Instruction: Transcribe all of the data exactly. Omit the pictures.

###

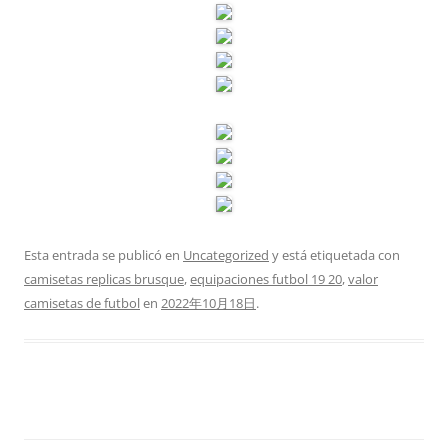
Esta entrada se publicó en
Uncategorized
y está etiquetada con
camisetas replicas brusque
,
equipaciones futbol 19 20
,
valor
camisetas de futbol
en
2022年10月18日
.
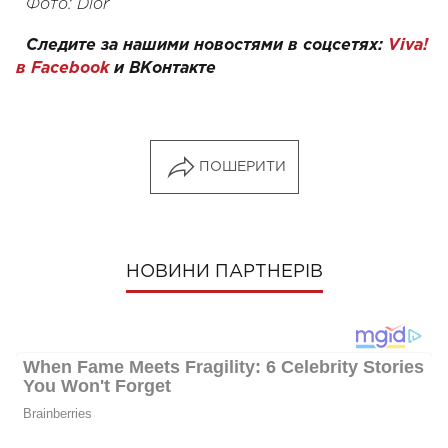
Фото: Dior
Следите за нашими новостями в соцсетях:
Viva!
в Facebook
и
ВКонтакте
ПОШЕРИТИ
НОВИНИ ПАРТНЕРІВ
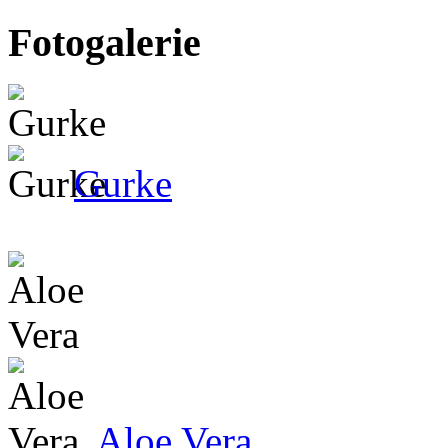
Fotogalerie
Gurke
Aloe Vera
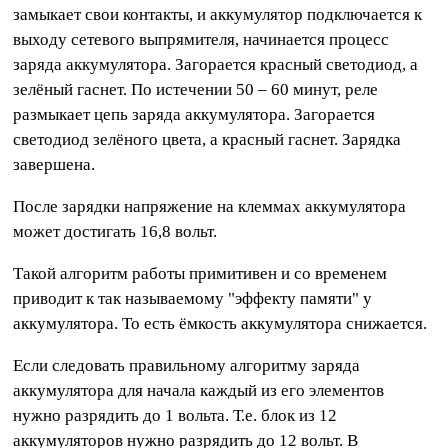
замыкает свои контакты, и аккумулятор подключается к
выходу сетевого выпрямителя, начинается процесс
заряда аккумулятора. Загорается красный светодиод, а
зелёный гаснет. По истечении 50 – 60 минут, реле
размыкает цепь заряда аккумулятора. Загорается
светодиод зелёного цвета, а красный гаснет. Зарядка
завершена.
После зарядки напряжение на клеммах аккумулятора
может достигать 16,8 вольт.
Такой алгоритм работы примитивен и со временем
приводит к так называемому "эффекту памяти" у
аккумулятора. То есть ёмкость аккумулятора снижается.
Если следовать правильному алгоритму заряда
аккумулятора для начала каждый из его элементов
нужно разрядить до 1 вольта. Т.е. блок из 12
аккумуляторов нужно разрядить до 12 вольт. В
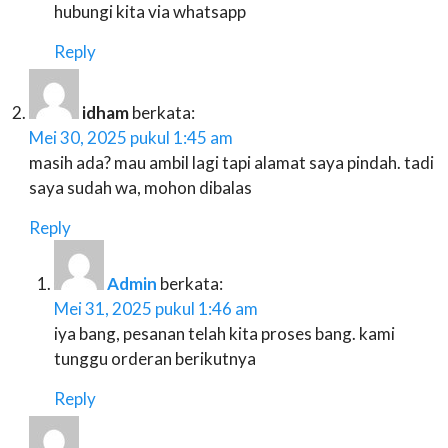
hubungi kita via whatsapp
Reply
idham
berkata:
Mei 30, 2025 pukul 1:45 am
masih ada? mau ambil lagi tapi alamat saya pindah. tadi
saya sudah wa, mohon dibalas
Reply
Admin
berkata:
Mei 31, 2025 pukul 1:46 am
iya bang, pesanan telah kita proses bang. kami
tunggu orderan berikutnya
Reply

###

Exercise result:
Esta entrada se publicó en
Uncategorized
y está etiquetada con
camisetas replicas brusque
,
equipaciones futbol 19 20
,
valor
camisetas de futbol
en
2022年10月18日
.
Фото: Dior
Следите за нашими новостями в соцсетях:
Viva!
в Facebook
и
ВКонтакте
ПОШЕРИТИ
НОВИНИ ПАРТНЕРІВ
Fotogalerie
Gurke
Aloe Vera
замыкает свои контакты, и аккумулятор подключается к
выходу сетевого выпрямителя, начинается процесс
заряда аккумулятора. Загорается красный светодиод, а
зелёный гаснет. По истечении 50 – 60 минут, реле
размыкает цепь заряда аккумулятора. Загорается
светодиод зелёного цвета, а красный гаснет. Зарядка
завершена.
После зарядки напряжение на клеммах аккумулятора
может достигать 16,8 вольт.
Такой алгоритм работы примитивен и со временем
приводит к так называемому "эффекту памяти" у
аккумулятора. То есть ёмкость аккумулятора снижается.
Если следовать правильному алгоритму заряда
аккумулятора для начала каждый из его элементов
нужно разрядить до 1 вольта. Т.е. блок из 12
аккумуляторов нужно разрядить до 12 вольт. В
hubungi kita via whatsapp
Reply
idham
berkata:
Mei 30, 2025 pukul 1:45 am
masih ada? mau ambil lagi tapi alamat saya pindah. tadi
saya sudah wa, mohon dibalas
Reply
Admin
berkata:
Mei 31, 2025 pukul 1:46 am
iya bang, pesanan telah kita proses bang. kami
tunggu orderan berikutnya
Reply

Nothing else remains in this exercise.